Not everyone with those divergent backgrounds need become bitter combatants. But once both men joined the exclusive club of Major League Baseball owners, those feelings began to simmer. With the two teams playing in the same division, with vastly different revenue bases, the rivalry came to a slow boil. And when the Rays finally caught and passed the Red Sox in 2008, everything bubbled over.
The first signs of resentment cropped up in 2005, before Sternberg had even completed his buyout of Vince Naimoli and ascended to the role of managing partner. In the third round of that year’s amateur draft, the Devil Rays drafted a high school pitcher named Bryan Morris. A big kid out of Tennessee, Morris had been regarded as a near-elite talent who would require more than third-round money to sign. At first, Tampa Bay was prepared to shell out to get their man. But with the Devil Rays’ sale and ownership transfer pending, Sternberg changed his mind, opting not to go over slot for Morris in an effort to avoid upsetting anyone in the Commissioner’s Office. Tampa Bay passed, Morris went back into the draft the next year, and the Dodgers scooped him up with their first-round pick. When Sternberg watched Henry and the Red Sox pay over slot for several players, both then and looking back at previous years, he felt duped. Why should the rich get richer, he fumed, when he’s taking on one of the toughest rebuilding jobs in sports? When Tampa Bay picked right-hander Alex Cobb in the fourth round of the 2006 draft—from a Boston high school no less—Sternberg quickly authorized over-slot money to get him signed.
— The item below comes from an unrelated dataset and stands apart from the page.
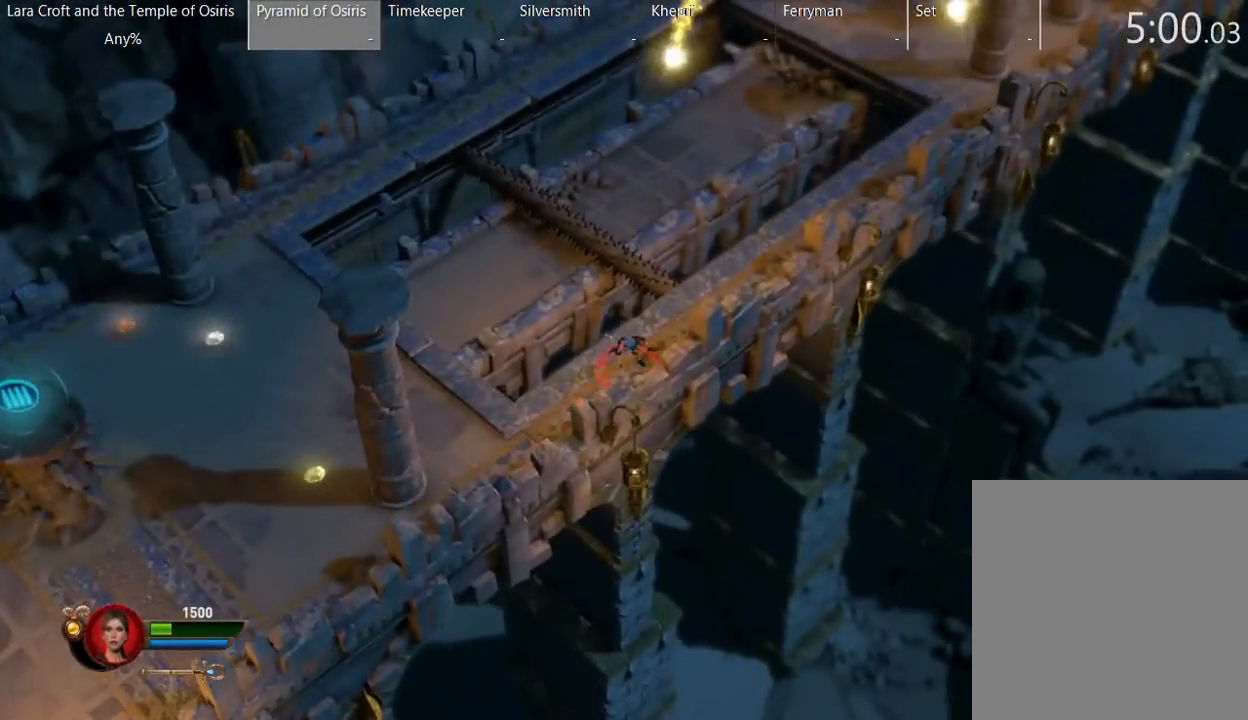
{"buttons": ["X"], "left_stick": "up-right", "right_stick": "center", "button_events": []}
The Commissioner’s Office gave him a tongue-lashing, but Sternberg didn’t care. He wasn’t going to let niceties scuttle his goals again.
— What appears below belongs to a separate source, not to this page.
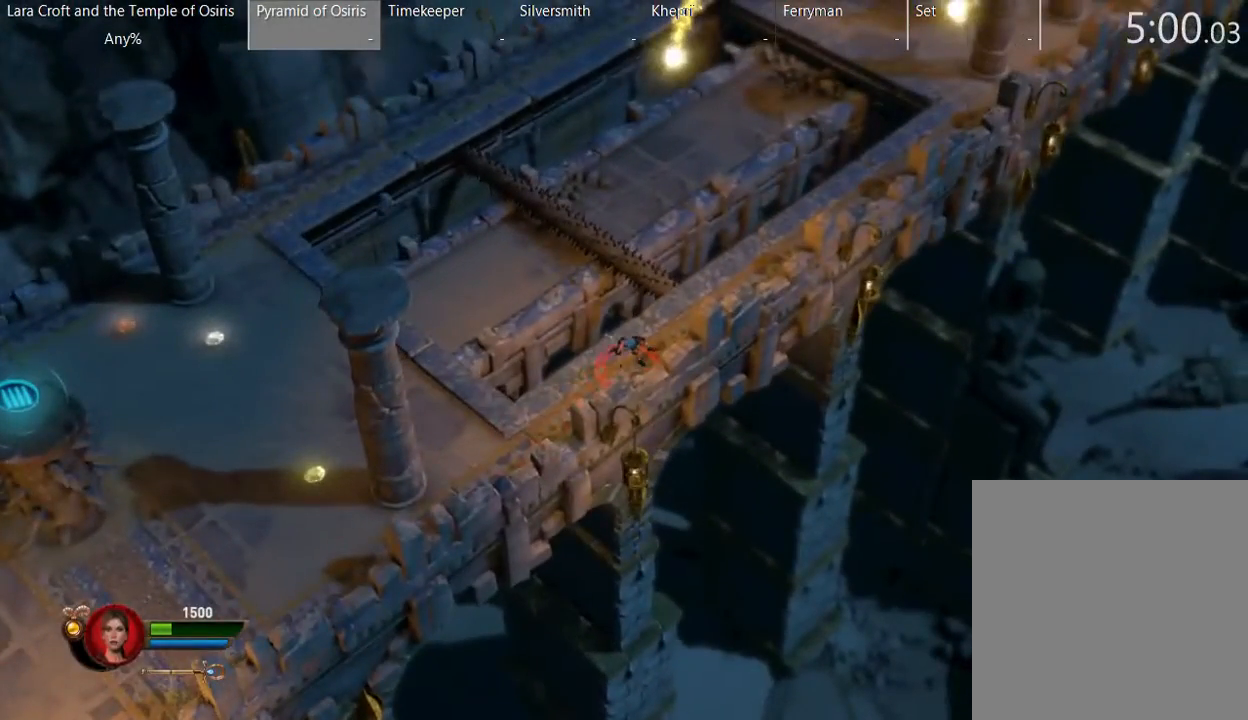
{"buttons": ["X"], "left_stick": "up-right", "right_stick": "center", "button_events": []}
In 2006, the Rays believed that Boston was tampering with their free-agent-to-be, shortstop Julio Lugo. That August, Tampa Bay learned that the Sox wanted to trade for Baltimore catcher Javy
Lopez and that the asking price was young outfielder Adam Stern. The Rays claimed Stern on waivers, forcing Boston and Baltimore to work out the Lopez deal for a player to be named later—that player being Stern, thanks to the work-around engineered by the Red Sox and Orioles. Still, the message had been sent—don’t screw with us, or we’ll screw you right back. The Rays were far out of contention when they pulled that bit of gamesmanship, cementing the notion that they were just looking for payback against their rivals. The Red Sox weren’t quite out of it when they made multiple waiver claims in 2010. Blocking the Rays from acquiring help was still a fun by-product.